Now, let $A=3\cdot 5\cdot 7\cdot 11\cdot 13\cdot 17\cdot 19=4849845 $
$$A=4849845\implies \sqrt{4849845+1}=2202\le m \le \frac{4849845+1}{2} =2424923 $$ There $128$ factors of $4849845$ and perhaps as many Pythagorean triples where $A=4849845$. Here are the first $34$ generated by a spreadsheet using this formula in Excel.

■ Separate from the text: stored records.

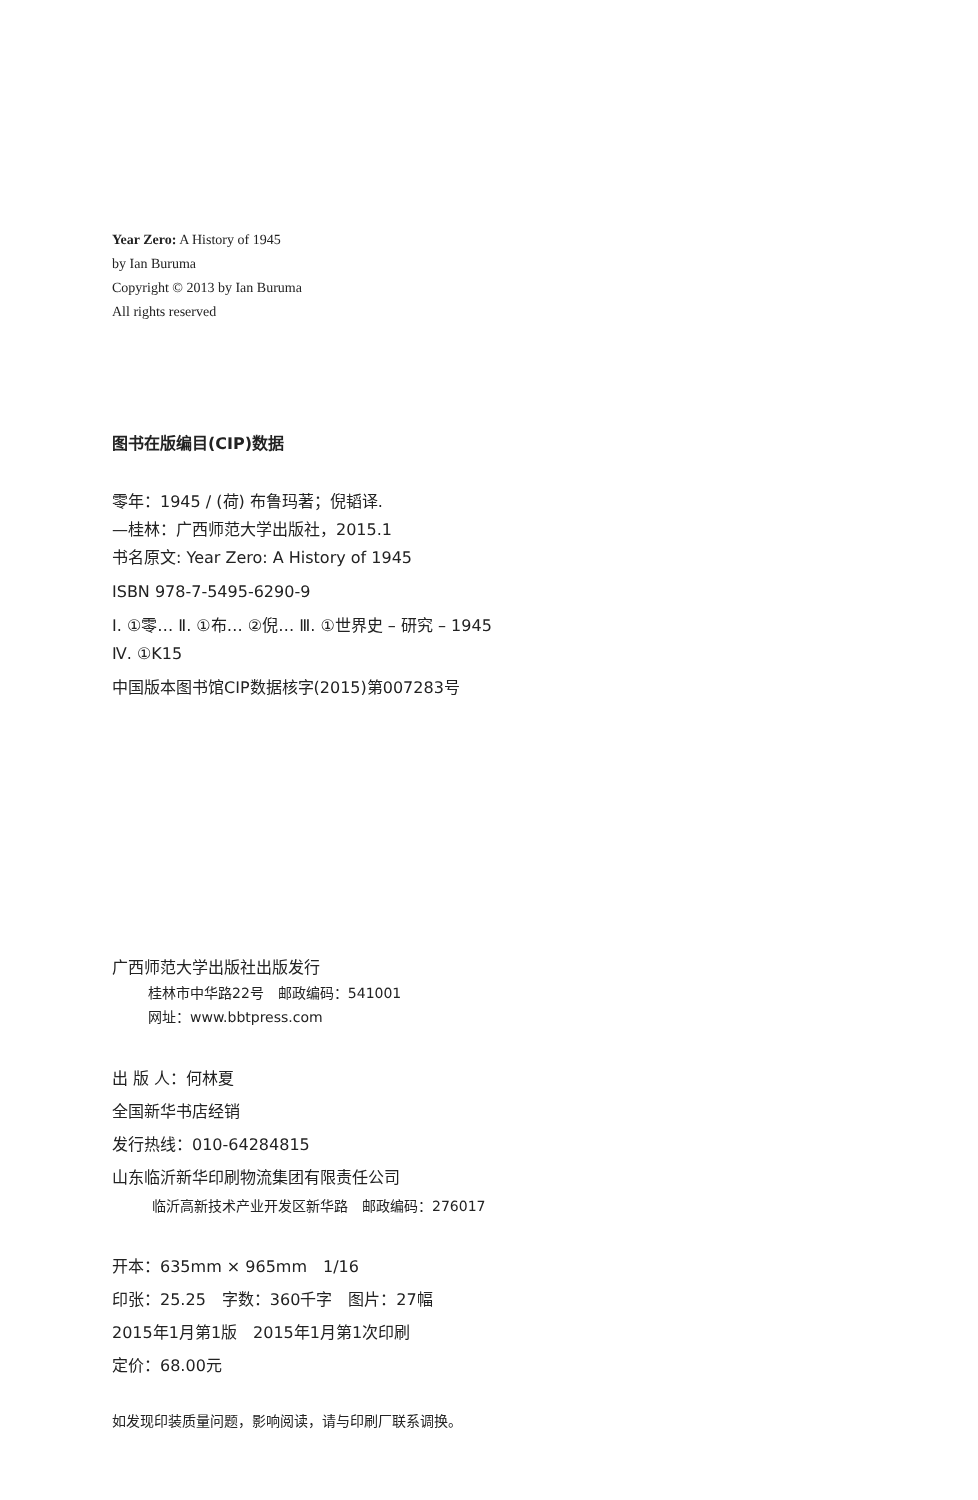Year Zero: A History of 1945
by Ian Buruma
Copyright © 2013 by Ian Buruma
All rights reserved
图书在版编目(CIP)数据
零年：1945 / (荷) 布鲁玛著；倪韬译.
—桂林：广西师范大学出版社，2015.1
书名原文: Year Zero: A History of 1945
ISBN 978-7-5495-6290-9
Ⅰ. ①零… Ⅱ. ①布… ②倪… Ⅲ. ①世界史 – 研究 – 1945
Ⅳ. ①K15
中国版本图书馆CIP数据核字(2015)第007283号
广西师范大学出版社出版发行
桂林市中华路22号　邮政编码：541001
网址：www.bbtpress.com
出 版 人：何林夏
全国新华书店经销
发行热线：010-64284815
山东临沂新华印刷物流集团有限责任公司
临沂高新技术产业开发区新华路　邮政编码：276017
开本：635mm × 965mm　1/16
印张：25.25　字数：360千字　图片：27幅
2015年1月第1版　2015年1月第1次印刷
定价：68.00元
如发现印装质量问题，影响阅读，请与印刷厂联系调换。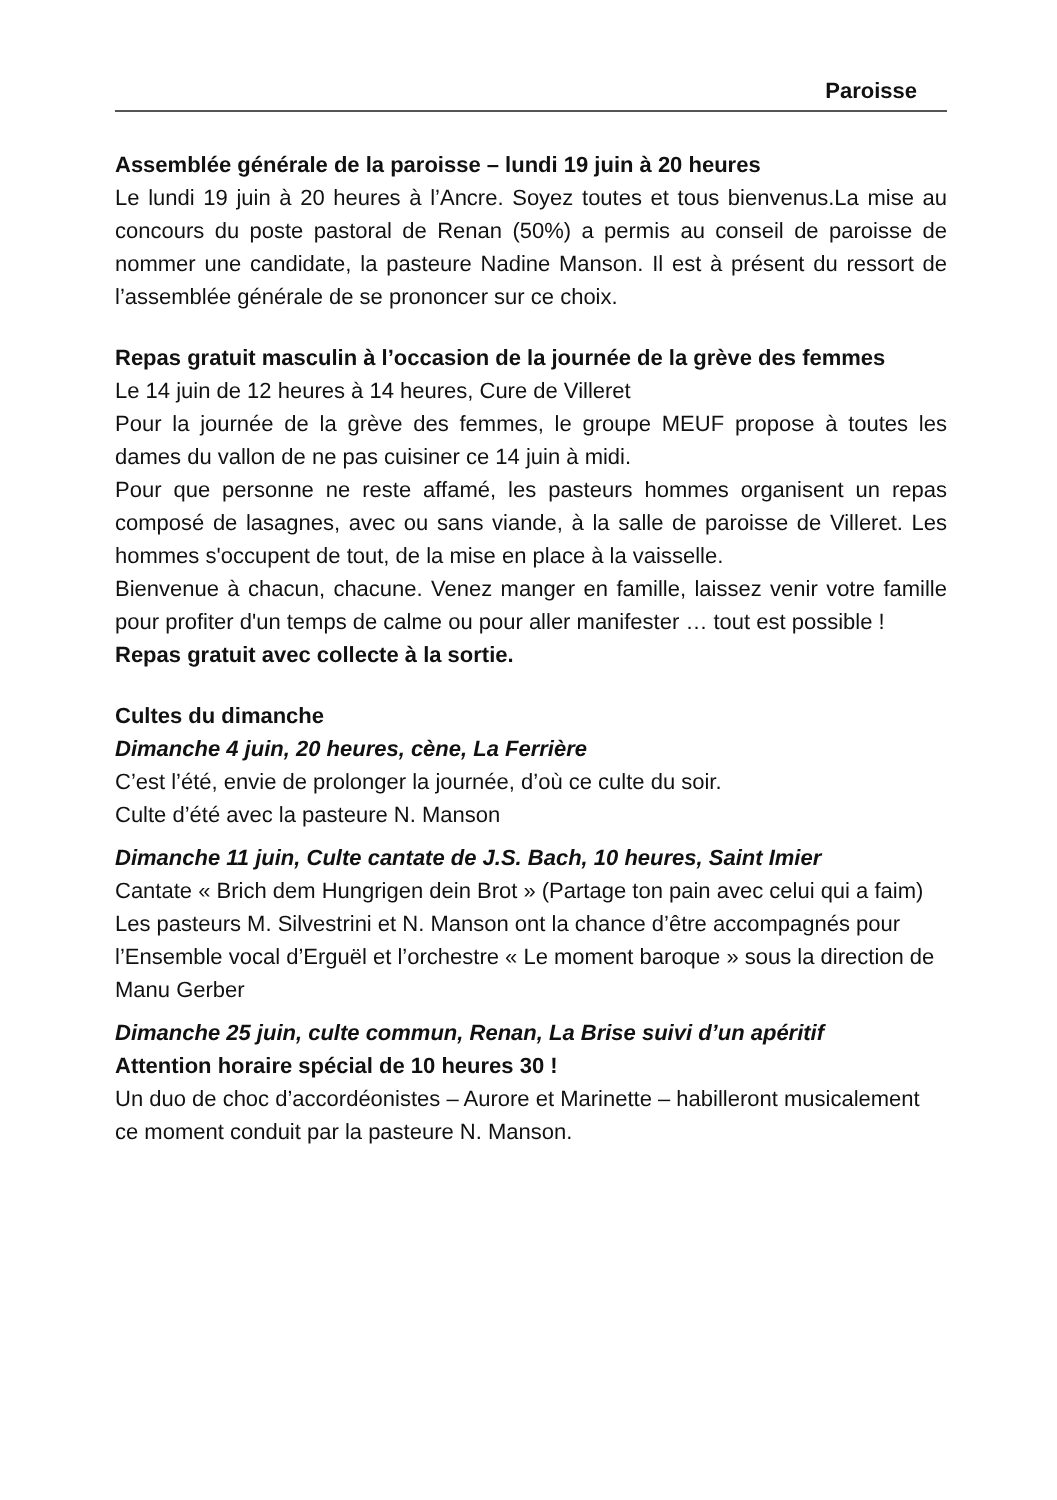Paroisse
Assemblée générale de la paroisse – lundi 19 juin à 20 heures
Le lundi 19 juin à 20 heures à l’Ancre. Soyez toutes et tous bienvenus.La mise au concours du poste pastoral de Renan (50%) a permis au conseil de paroisse de nommer une candidate, la pasteure Nadine Manson. Il est à présent du ressort de l’assemblée générale de se prononcer sur ce choix.
Repas gratuit masculin à l’occasion de la journée de la grève des femmes
Le 14 juin de 12 heures à 14 heures, Cure de Villeret
Pour la journée de la grève des femmes, le groupe MEUF propose à toutes les dames du vallon de ne pas cuisiner ce 14 juin à midi.
Pour que personne ne reste affamé, les pasteurs hommes organisent un repas composé de lasagnes, avec ou sans viande, à la salle de paroisse de Villeret. Les hommes s'occupent de tout, de la mise en place à la vaisselle.
Bienvenue à chacun, chacune. Venez manger en famille, laissez venir votre famille pour profiter d'un temps de calme ou pour aller manifester … tout est possible !
Repas gratuit avec collecte à la sortie.
Cultes du dimanche
Dimanche 4 juin, 20 heures, cène, La Ferrière
C’est l’été, envie de prolonger la journée, d’où ce culte du soir.
Culte d’été avec la pasteure N. Manson
Dimanche 11 juin, Culte cantate de J.S. Bach, 10 heures, Saint Imier
Cantate « Brich dem Hungrigen dein Brot » (Partage ton pain avec celui qui a faim)
Les pasteurs M. Silvestrini et N. Manson ont la chance d’être accompagnés pour l’Ensemble vocal d’Erguël et l’orchestre « Le moment baroque » sous la direction de Manu Gerber
Dimanche 25 juin, culte commun, Renan, La Brise suivi d’un apéritif
Attention horaire spécial de 10 heures 30 !
Un duo de choc d’accordéonistes – Aurore et Marinette – habilleront musicalement ce moment conduit par la pasteure N. Manson.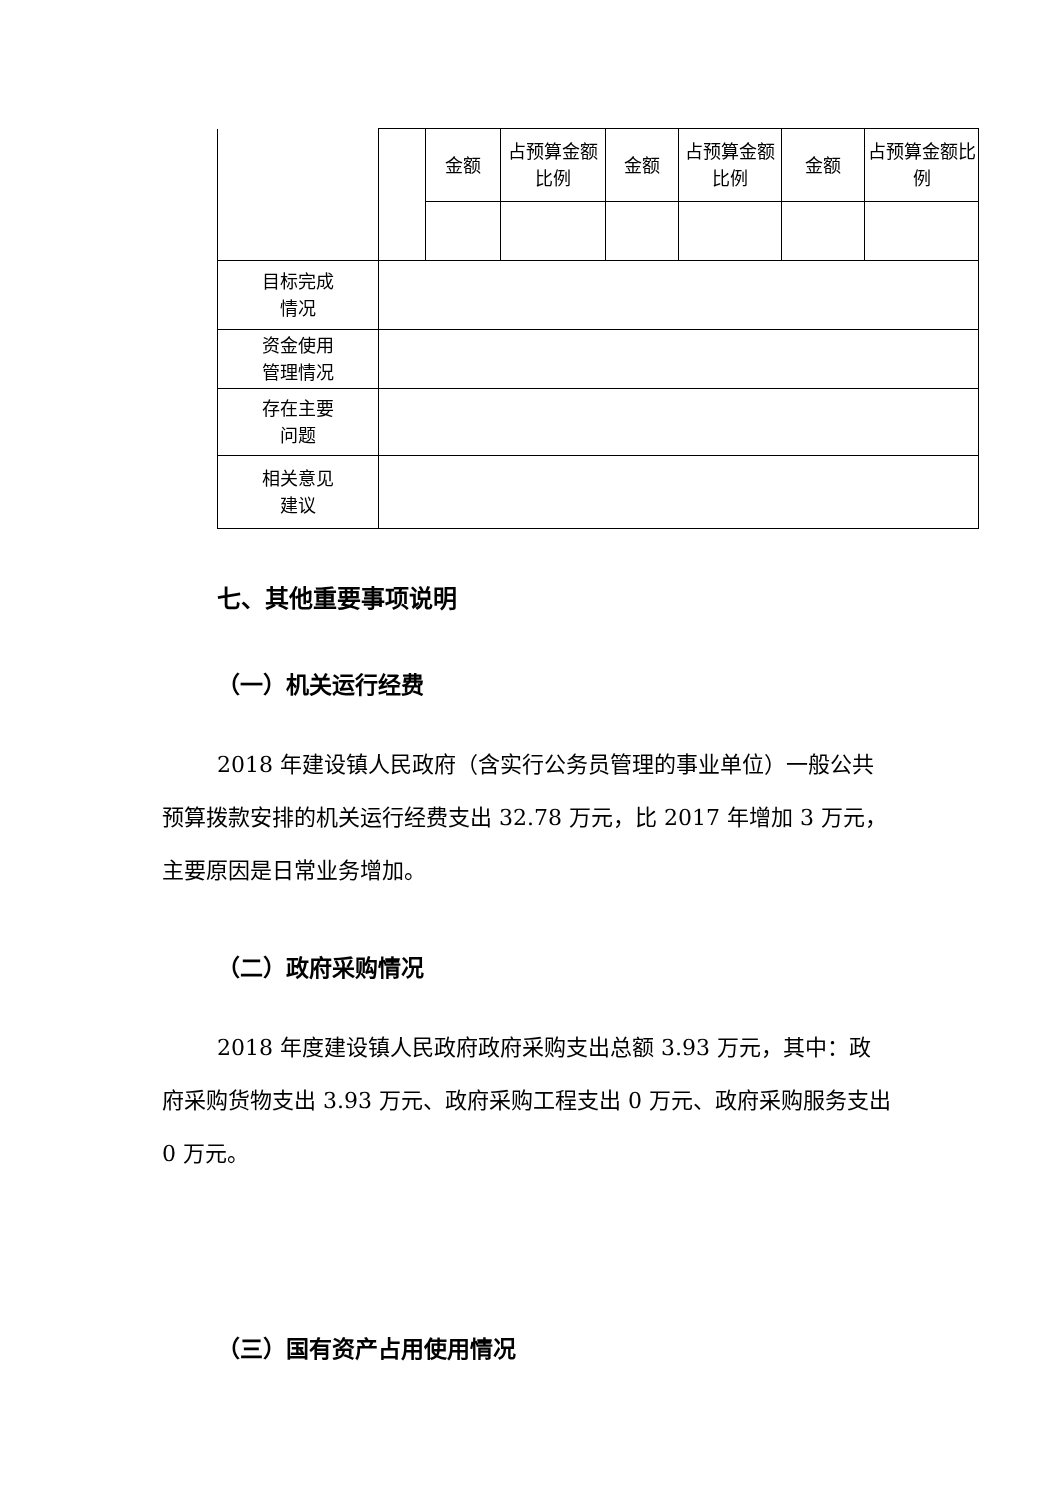| | | 金额 | 占预算金额比例 | 金额 | 占预算金额比例 | 金额 | 占预算金额比例 |
| 目标完成 情况 | | | | | | | |
| 资金使用 管理情况 | | | | | | | |
| 存在主要 问题 | | | | | | | |
| 相关意见 建议 | | | | | | | |
七、其他重要事项说明
（一）机关运行经费
2018 年建设镇人民政府（含实行公务员管理的事业单位）一般公共预算拨款安排的机关运行经费支出 32.78 万元，比 2017 年增加 3 万元，主要原因是日常业务增加。
（二）政府采购情况
2018 年度建设镇人民政府政府采购支出总额 3.93 万元，其中：政府采购货物支出 3.93 万元、政府采购工程支出 0 万元、政府采购服务支出 0 万元。
（三）国有资产占用使用情况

\begin{equation}\qquad f(2203,58)=(4849845,255548,4856573)\qquad f(2213,218)=(4849845,964868,4944893)\quad f(2251,466)=(4849845,2097932,5284157)\quad f(2267,538)=(4849845,2439292,5428733)\quad f(2309,694)=(4849845,3204892,5813117)\quad f(2341,794)=(4849845,3717508,6110717)\quad f(2389,926)=(4849845,4424428,6564797)\quad f(2389,926)=(4849845,4424428,6564797)\quad f(2389,926)=(4849845,4424428,6564797)\quad f(2581,1346)=(4849845,6948052,8473277)\quad f(2677,1522)=(4849845,8148788,9482813)\quad f(2747,1642)=(4849845,9021148,10242173)\quad f(2843,1798)=(4849845,10223428,11315453)\quad f(2923,1922)=(4849845,11236012,12238013)\quad f(2987,2018)=(4849845,12055532,12994493)\quad f(3061,2126)=(4849845,13015372,13889597)\quad f(3643,2902)=(4849845,21143972,21693053)\quad f(3749,3034)=(4849845,22748932,23260157)\quad f(3979,3314)=(4849845,26372812,26815037)\quad f(3989,3326)=(4849845,26534828,26974397)\quad f(4181,3554)=(4849845,29718548,30111677)\quad f(4373,3778)=(4849845,33042388,33396413)\quad f(4603,4042)=(4849845,37210652,37525373)\quad f(5557,5102)=(4849845,56703628,56910653)\quad f(5867,5438)=(4849845,63809492,63993533)\quad f(6277,5878)=(4849845,73792412,73951613)\quad f(6491,6106)=(4849845,79268092,79416317)\quad f(6971,6614)=(4849845,92212388,92339837)\quad f(7669,7346)=(4849845,112672948,112777277)\quad f(8651,8366)=(4849845,144748532,144829757)\quad f(9019,8746)=(4849845,157760348,157834877)\quad f(9637,9382)=(4849845,180828668,180893693)\quad f(9941,9694)=(4849845,192736108,192797117)\quad f(10613,10382)=(4849845,220368332,220421693) \end{equation}
If you want to find triples match C or B, here are some formulas.
\begin{equation} B=2mk\implies k=\frac{B}{2m}\qquad\text{for}\qquad \bigg\lfloor \frac{1+\sqrt{2B+1}}{2}\bigg\rfloor \le m \le \frac{B}{2} \end{equation} The lower limit ensures $m>k$ and the upper limit ensures $m\ge 2$
\begin{equation} C=m^2+k^2\implies k=\sqrt{C-m^2}\qquad\text{for}\qquad \bigg\lfloor\frac{ 1+\sqrt{2C-1}}{2}\bigg\rfloor \le m \le \lfloor\sqrt{C-1}\rfloor \end{equation} The lower limit ensures $m>k$ and the upper limit ensures $k\in\mathbb{N}$.